New Research Supports Targeted Therapy for Retinopathy of Prematurity

Jan 10, 2018 11:00 AM

A race to find the best treatment for premature babies at risk for retinopathy of prematurity (ROP)—the leading cause of childhood vision loss and blindness—has spurred both controversy and research.

Anti-vascular endothelial growth factor (VEGF) therapies, currently in clinical trials, curb ROP by inhibiting abnormal blood vessel growth in the eye. The problem: VEGF also plays an important role in the development of the retina, and the infant.

“Although clinical trials are testing lower doses of neutralizing VEGF antibodies in severe ROP, a safe and effective dose remains elusive,” explains John A. Moran Eye Center’s Mary Elizabeth Hartnett, MD, whose work is funded by the National Institutes of Health and Research to Prevent Blindness.

Now, new findings from Hartnett and Moran researchers Silke Becker, PhD, and Haibo Wang, PhD, suggest the viability of a different, more selective approach.

The researchers used gene therapy to knockdown overexpressed VEGF in Müller cells in the rat model of oxygen-induced retinopathy—the most representative model of human ROP. Their findings show targeting VEGF-164 may be effective without being as harmful to the retina as inhibiting VEGF completely.

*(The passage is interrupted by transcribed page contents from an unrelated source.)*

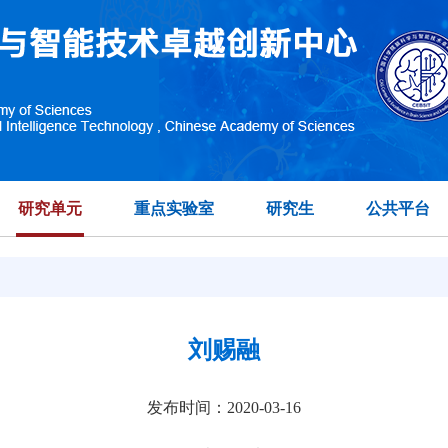
研究单元
重点实验室
研究生
公共平台
刘赐融
发布时间：2020-03-16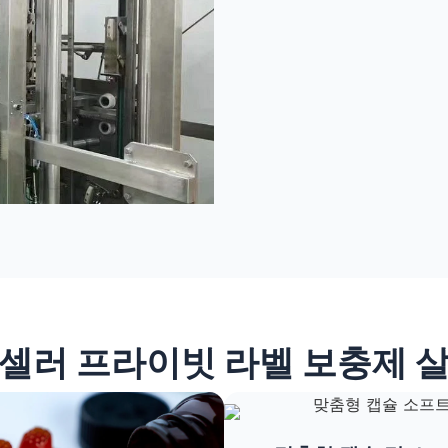
셀러 프라이빗 라벨 보충제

Scientific Reports published the research, Targeted Knockdown of Overexpressed VEGFA or VEGF164 in Müller Cells Maintains Retinal Function by Triggering Different Signaling Mechanisms, on Jan. 31, 2018.

The findings are significant as rates of ROP increase along with survival rates for premature infants.

“Additional research must be done, but knowledge like this is getting us closer to better and safer therapies for these babies,” said Hartnett.

In addition to Hartnett, the study was conducted by Moran researchers Silke Becker, PhD, Haibo Wang, PhD, and Aaron B. Simmons, PhD. Additional collaborators included Thipparat Suwanmanee, PhD, and Tal Kafri, MD, PhD, from the University of North Carolina Chapel Hill, and University of Utah Department of Internal Medicine Adjunct Associate Professor Gregory J. Stoddard, MD.